* What you will do *
Please render the lines from the line with "8: (91, 90)" to the line with "33: (163, 30)" as a Markdown table with two columns, No. and Line. Number each line in order and leave out any blank lines.

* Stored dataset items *

○ ○ ○ ○ ○ ○ ○

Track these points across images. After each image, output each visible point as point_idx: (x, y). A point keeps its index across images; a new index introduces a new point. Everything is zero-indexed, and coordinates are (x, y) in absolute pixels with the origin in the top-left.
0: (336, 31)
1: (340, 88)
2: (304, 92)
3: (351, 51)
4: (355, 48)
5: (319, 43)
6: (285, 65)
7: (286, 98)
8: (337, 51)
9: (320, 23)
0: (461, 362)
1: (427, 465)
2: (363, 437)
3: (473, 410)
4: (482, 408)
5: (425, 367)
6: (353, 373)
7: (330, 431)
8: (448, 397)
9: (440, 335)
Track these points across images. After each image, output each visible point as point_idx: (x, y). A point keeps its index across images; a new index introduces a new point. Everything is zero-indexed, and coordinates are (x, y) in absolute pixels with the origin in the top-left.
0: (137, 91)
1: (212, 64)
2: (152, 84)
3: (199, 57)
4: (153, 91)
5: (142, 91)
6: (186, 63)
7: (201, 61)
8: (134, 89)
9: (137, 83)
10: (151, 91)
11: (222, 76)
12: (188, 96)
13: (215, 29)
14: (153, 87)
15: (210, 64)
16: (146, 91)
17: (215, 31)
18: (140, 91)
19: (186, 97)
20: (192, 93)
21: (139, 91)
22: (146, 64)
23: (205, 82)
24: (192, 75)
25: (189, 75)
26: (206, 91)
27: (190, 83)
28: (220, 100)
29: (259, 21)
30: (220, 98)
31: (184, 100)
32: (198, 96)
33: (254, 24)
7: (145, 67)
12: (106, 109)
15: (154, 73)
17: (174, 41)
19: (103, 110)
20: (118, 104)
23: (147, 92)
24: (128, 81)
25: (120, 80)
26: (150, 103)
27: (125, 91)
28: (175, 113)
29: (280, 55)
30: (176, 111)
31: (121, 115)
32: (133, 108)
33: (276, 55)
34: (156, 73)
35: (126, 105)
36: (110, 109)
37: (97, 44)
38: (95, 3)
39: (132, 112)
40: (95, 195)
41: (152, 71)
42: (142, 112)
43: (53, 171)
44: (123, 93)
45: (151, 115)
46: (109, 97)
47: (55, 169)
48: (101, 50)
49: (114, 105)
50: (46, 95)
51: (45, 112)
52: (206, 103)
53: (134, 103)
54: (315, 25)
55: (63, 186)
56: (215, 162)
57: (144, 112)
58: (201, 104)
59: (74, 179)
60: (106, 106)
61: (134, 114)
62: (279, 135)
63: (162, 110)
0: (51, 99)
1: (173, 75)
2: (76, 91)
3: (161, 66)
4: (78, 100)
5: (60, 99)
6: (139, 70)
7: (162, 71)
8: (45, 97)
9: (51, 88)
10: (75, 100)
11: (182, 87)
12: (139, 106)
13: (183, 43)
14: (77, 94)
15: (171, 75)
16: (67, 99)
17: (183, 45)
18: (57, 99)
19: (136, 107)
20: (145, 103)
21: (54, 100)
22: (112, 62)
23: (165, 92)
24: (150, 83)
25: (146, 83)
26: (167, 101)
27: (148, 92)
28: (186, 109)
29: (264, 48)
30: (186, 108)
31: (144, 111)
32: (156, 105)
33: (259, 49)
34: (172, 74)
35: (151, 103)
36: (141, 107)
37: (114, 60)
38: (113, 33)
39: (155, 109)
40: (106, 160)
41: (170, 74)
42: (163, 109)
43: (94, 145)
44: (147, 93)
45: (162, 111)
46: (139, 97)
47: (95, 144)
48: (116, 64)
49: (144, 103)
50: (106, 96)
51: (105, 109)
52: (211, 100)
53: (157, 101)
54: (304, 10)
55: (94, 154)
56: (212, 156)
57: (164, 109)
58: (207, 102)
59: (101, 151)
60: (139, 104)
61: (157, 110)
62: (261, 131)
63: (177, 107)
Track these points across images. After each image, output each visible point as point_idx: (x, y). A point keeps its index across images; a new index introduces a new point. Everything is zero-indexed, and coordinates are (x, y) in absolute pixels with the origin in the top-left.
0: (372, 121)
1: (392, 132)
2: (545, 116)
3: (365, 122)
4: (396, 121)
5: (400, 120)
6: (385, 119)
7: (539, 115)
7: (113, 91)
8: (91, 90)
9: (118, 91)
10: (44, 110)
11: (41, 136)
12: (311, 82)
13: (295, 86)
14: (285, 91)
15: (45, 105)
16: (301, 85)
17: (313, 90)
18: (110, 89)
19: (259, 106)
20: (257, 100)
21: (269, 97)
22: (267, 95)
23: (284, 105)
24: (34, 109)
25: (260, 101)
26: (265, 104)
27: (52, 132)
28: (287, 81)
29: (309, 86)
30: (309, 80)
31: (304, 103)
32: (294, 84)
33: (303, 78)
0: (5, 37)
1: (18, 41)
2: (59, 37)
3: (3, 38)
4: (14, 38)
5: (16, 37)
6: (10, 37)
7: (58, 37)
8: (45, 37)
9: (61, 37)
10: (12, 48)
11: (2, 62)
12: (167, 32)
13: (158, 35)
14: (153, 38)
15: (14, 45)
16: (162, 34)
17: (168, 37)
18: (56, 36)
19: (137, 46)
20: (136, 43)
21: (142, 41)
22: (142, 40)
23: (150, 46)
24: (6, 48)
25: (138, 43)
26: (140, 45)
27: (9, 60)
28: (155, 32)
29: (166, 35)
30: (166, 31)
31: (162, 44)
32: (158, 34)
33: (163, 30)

○ ○ ○ ○ ○ ○ ○

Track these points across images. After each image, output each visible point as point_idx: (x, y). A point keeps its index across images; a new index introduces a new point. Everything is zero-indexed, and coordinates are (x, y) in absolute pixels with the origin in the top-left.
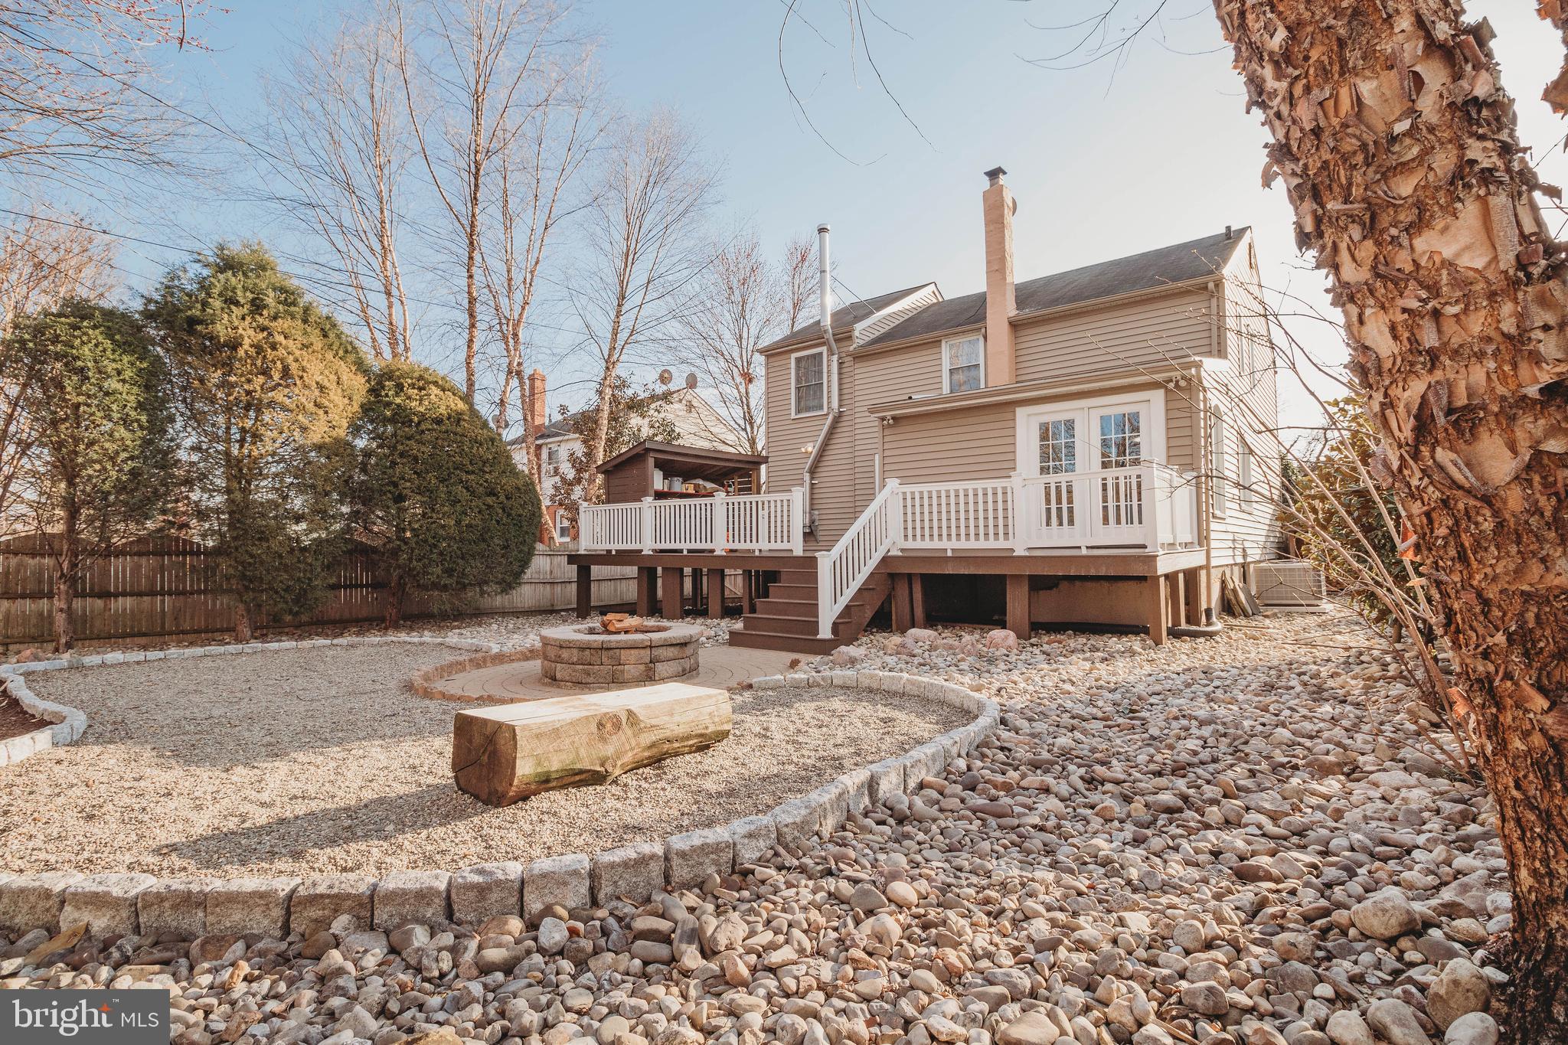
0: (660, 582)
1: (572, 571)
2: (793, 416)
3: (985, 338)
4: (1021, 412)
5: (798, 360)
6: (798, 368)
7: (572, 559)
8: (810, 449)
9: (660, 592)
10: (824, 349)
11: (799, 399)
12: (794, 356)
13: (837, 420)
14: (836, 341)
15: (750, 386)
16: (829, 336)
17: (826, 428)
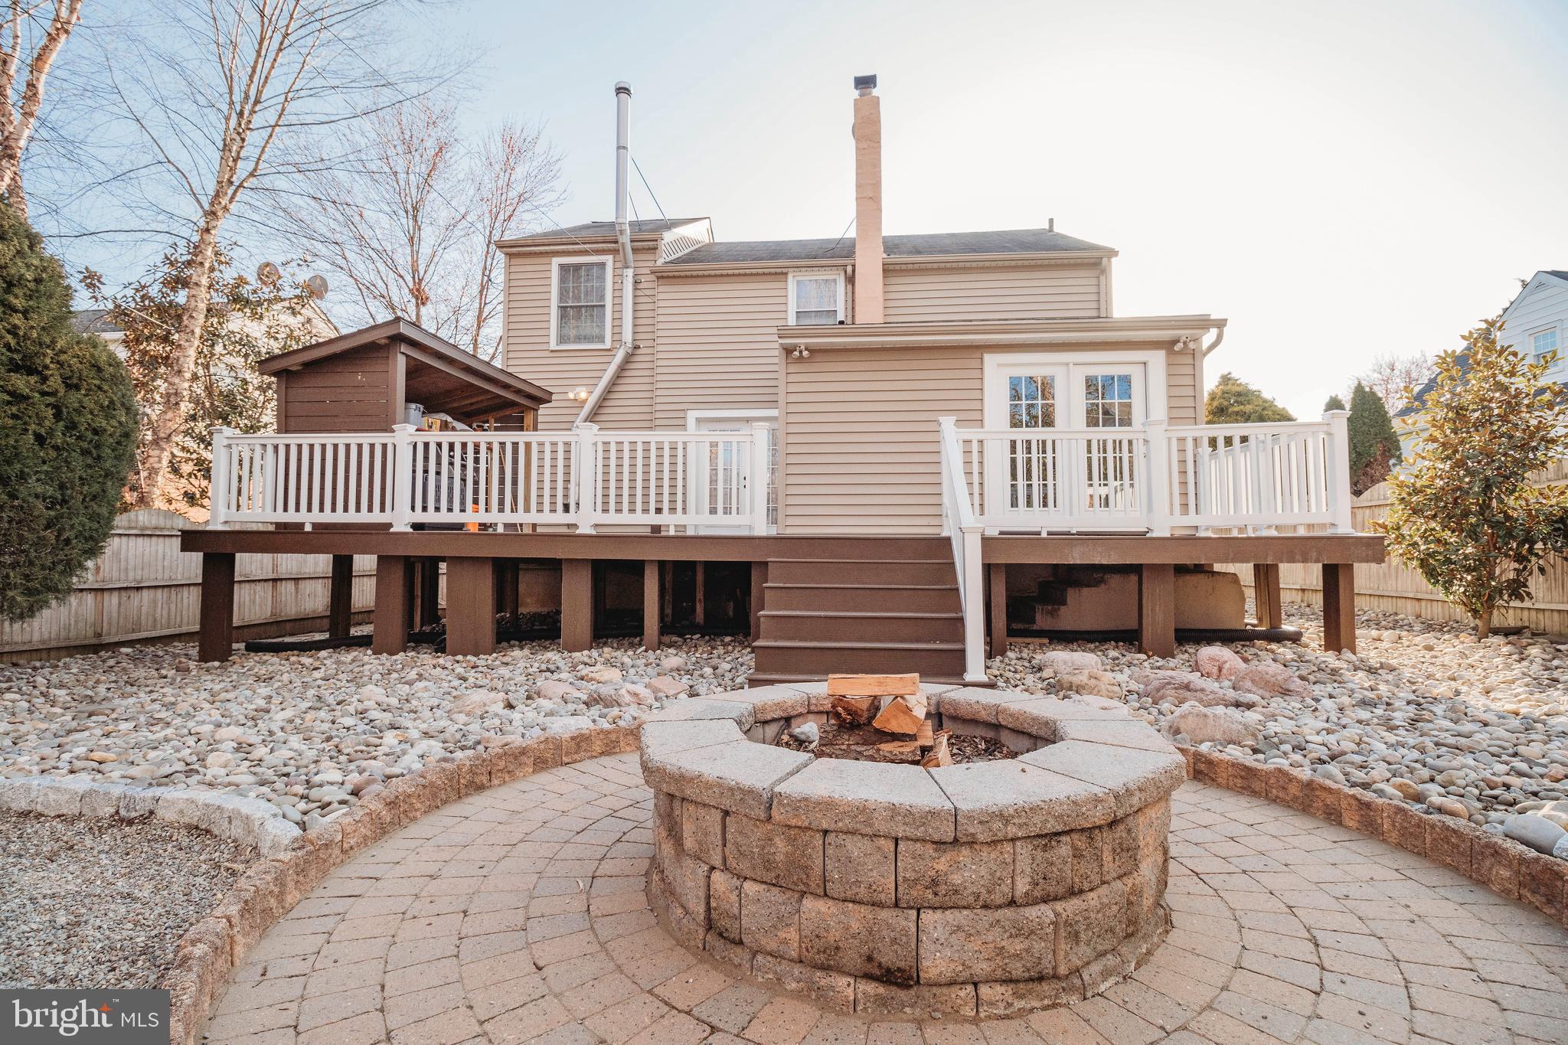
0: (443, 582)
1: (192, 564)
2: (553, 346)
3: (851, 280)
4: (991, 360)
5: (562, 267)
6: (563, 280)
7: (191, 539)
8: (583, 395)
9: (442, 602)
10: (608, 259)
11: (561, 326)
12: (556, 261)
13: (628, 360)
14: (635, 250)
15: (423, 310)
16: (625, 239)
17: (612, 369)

○ ○ ○ ○ ○ ○ ○

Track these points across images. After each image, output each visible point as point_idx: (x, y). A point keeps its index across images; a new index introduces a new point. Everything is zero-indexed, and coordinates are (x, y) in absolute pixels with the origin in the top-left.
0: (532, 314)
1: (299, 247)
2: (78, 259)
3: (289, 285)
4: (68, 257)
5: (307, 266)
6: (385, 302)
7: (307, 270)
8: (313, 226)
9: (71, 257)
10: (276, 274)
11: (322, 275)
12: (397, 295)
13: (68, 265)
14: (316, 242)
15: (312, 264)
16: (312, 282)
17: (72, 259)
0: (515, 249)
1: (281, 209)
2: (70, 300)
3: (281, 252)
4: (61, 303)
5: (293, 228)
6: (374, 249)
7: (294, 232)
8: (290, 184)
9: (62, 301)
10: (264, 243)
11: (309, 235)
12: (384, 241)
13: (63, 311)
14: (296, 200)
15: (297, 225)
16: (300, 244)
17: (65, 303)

○ ○ ○ ○ ○ ○ ○

* Result of the exercise *
| No. | Line |
|---|---|
| 1 | 8: (91, 90) |
| 2 | 9: (118, 91) |
| 3 | 10: (44, 110) |
| 4 | 11: (41, 136) |
| 5 | 12: (311, 82) |
| 6 | 13: (295, 86) |
| 7 | 14: (285, 91) |
| 8 | 15: (45, 105) |
| 9 | 16: (301, 85) |
| 10 | 17: (313, 90) |
| 11 | 18: (110, 89) |
| 12 | 19: (259, 106) |
| 13 | 20: (257, 100) |
| 14 | 21: (269, 97) |
| 15 | 22: (267, 95) |
| 16 | 23: (284, 105) |
| 17 | 24: (34, 109) |
| 18 | 25: (260, 101) |
| 19 | 26: (265, 104) |
| 20 | 27: (52, 132) |
| 21 | 28: (287, 81) |
| 22 | 29: (309, 86) |
| 23 | 30: (309, 80) |
| 24 | 31: (304, 103) |
| 25 | 32: (294, 84) |
| 26 | 33: (303, 78) |
| 27 | 0: (5, 37) |
| 28 | 1: (18, 41) |
| 29 | 2: (59, 37) |
| 30 | 3: (3, 38) |
| 31 | 4: (14, 38) |
| 32 | 5: (16, 37) |
| 33 | 6: (10, 37) |
| 34 | 7: (58, 37) |
| 35 | 8: (45, 37) |
| 36 | 9: (61, 37) |
| 37 | 10: (12, 48) |
| 38 | 11: (2, 62) |
| 39 | 12: (167, 32) |
| 40 | 13: (158, 35) |
| 41 | 14: (153, 38) |
| 42 | 15: (14, 45) |
| 43 | 16: (162, 34) |
| 44 | 17: (168, 37) |
| 45 | 18: (56, 36) |
| 46 | 19: (137, 46) |
| 47 | 20: (136, 43) |
| 48 | 21: (142, 41) |
| 49 | 22: (142, 40) |
| 50 | 23: (150, 46) |
| 51 | 24: (6, 48) |
| 52 | 25: (138, 43) |
| 53 | 26: (140, 45) |
| 54 | 27: (9, 60) |
| 55 | 28: (155, 32) |
| 56 | 29: (166, 35) |
| 57 | 30: (166, 31) |
| 58 | 31: (162, 44) |
| 59 | 32: (158, 34) |
| 60 | 33: (163, 30) |